Google is also downright miraculous in the services it offers – again, at no monetary charge to the user. It finds everything we need on the internet, it tells us the best route from Point A to Point B, it saves me money by comparing purchases, and I can take a picture of a German menu and Google Translate will show it to me in English.
Yet again, the EU wants to restrain Google’s ambitions and impose murky and arbitrary regulations of minimal value to consumers that will prevent web-based providers from offering new services. This includes thousands of start-ups that will never get a chance to launch, as a result.
Now, I’m not suggesting that companies should not be held to data privacy standards or that digital companies should not pay taxes. Far from it.
But the United States is firmly opposed to proposals that single out U.S.-based digital companies, especially on the ridiculous grounds that these companies are allegedly “stealing” something.

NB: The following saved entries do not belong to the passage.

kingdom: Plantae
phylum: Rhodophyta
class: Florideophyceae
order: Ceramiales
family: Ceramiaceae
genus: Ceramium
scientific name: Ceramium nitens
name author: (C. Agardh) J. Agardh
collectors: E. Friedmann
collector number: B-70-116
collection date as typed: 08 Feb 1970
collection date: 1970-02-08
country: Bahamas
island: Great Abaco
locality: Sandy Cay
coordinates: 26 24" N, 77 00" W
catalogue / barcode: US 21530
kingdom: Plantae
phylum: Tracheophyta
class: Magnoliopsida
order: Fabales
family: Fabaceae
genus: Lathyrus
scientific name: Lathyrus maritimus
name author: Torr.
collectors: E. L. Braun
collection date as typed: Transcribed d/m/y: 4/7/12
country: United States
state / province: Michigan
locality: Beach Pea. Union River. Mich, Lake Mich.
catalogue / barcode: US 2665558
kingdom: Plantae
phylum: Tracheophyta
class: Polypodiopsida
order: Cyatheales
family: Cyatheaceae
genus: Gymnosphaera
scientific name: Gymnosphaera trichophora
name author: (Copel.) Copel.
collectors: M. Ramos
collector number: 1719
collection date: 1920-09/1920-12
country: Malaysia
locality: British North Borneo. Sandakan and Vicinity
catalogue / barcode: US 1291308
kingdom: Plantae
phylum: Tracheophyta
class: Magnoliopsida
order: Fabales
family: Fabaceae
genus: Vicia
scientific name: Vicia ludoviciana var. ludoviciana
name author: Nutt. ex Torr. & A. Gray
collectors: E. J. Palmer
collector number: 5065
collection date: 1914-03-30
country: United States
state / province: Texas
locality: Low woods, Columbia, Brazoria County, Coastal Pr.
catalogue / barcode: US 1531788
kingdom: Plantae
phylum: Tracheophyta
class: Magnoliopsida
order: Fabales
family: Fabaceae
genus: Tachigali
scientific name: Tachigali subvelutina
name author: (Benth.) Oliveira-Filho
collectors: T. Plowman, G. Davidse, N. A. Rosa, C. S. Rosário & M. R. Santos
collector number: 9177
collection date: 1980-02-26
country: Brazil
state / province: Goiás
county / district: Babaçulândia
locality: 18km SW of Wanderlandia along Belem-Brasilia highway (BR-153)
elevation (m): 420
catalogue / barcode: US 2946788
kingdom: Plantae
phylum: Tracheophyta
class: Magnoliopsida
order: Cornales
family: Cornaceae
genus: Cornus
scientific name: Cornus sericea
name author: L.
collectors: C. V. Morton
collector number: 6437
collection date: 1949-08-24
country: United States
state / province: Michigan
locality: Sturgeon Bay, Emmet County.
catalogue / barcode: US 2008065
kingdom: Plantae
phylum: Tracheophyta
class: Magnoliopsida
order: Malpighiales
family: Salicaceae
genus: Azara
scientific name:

Such proposals will stifle innovation at the very time the EU must compete.
The companies targeted by these measures are among the greatest contributors to job creation and economic growth. Here in Germany, more than a million workers are employed in the IT sector, making it the biggest industrial employer – ahead of the machine-building and automotive sectors. Imposing new and redundant tax burdens on digital companies ultimately harm these and other workers.
In closing, I’d like to emphasize that insisting on fair trade is the best way to ensure the long-term strength of the international system. The benefits of the free market are evident in the U.S. economic upswing, but we recognize that they do not mean that “anything goes” on the international stage.
The Trump administration believes in free and fair trade, and we will use every available tool to counter the protectionism of those who pledge allegiance to free trade while violating its core principles.